In Caucasians, the upper lip stretches and thins as it ages. This is almost universal. One can see this clearly in older people — their upper teeth seem to disappear. Interestingly, the white border of the lower lip usually stays very close to the same place. But the red part of the lip (the vermilion) thins considerably. The sides of the lip drop a few milimeters. But more importantly, the corners of the mouth recede into the cheek, flattening the face and exaggerating the nasolabial crease. Because of overhang, the stretch of tissue and marionette lines, it appears that the corners of the mouth drop more than they actually do. It is the overhang of skin that gives the down-in-the-mouth look.

This patient is 32 in the younger picture, and 72 in the older image. Look at the thinning of both lips, and the stretch of the upper lip. The lower lip seems to roll in, but actually it thins.

This is another typical lip change with age. She is 19 in the younger image and 52 in the older. You will see these kinds of changes in almost all the images shown here.

This is a composite of two picture of Christopher Walken, one of my favorites.
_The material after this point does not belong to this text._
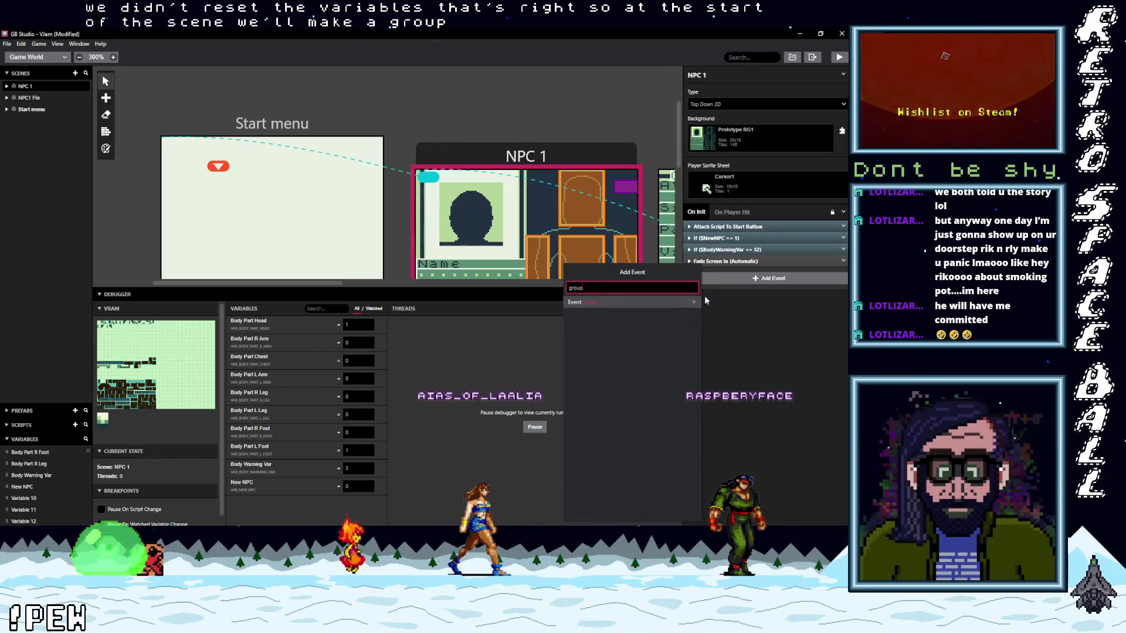
click(614, 303)
click(746, 284)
Most pictures from the internet are not similar enough to animate. The subjects are usually smiling. Finding a non-smiling pair this close is very rare. He is 25 in the younger image and 68 in the older. The overall face gives the impression of melting and descent.

 

Closer inspection reveals that the lower lid border doesn’t seem to have dropped. The nose stays stable, the cheeks thin. There is a large amount of shadow, which amplifies the cheek hollowing. The lips do what lips do: the upper lip stretches and the lower lip deflates. There really isn’t any drop of tissue until you get to the corner of the mouth, which is typical. Look at this for a while. You can’t trust first impressions.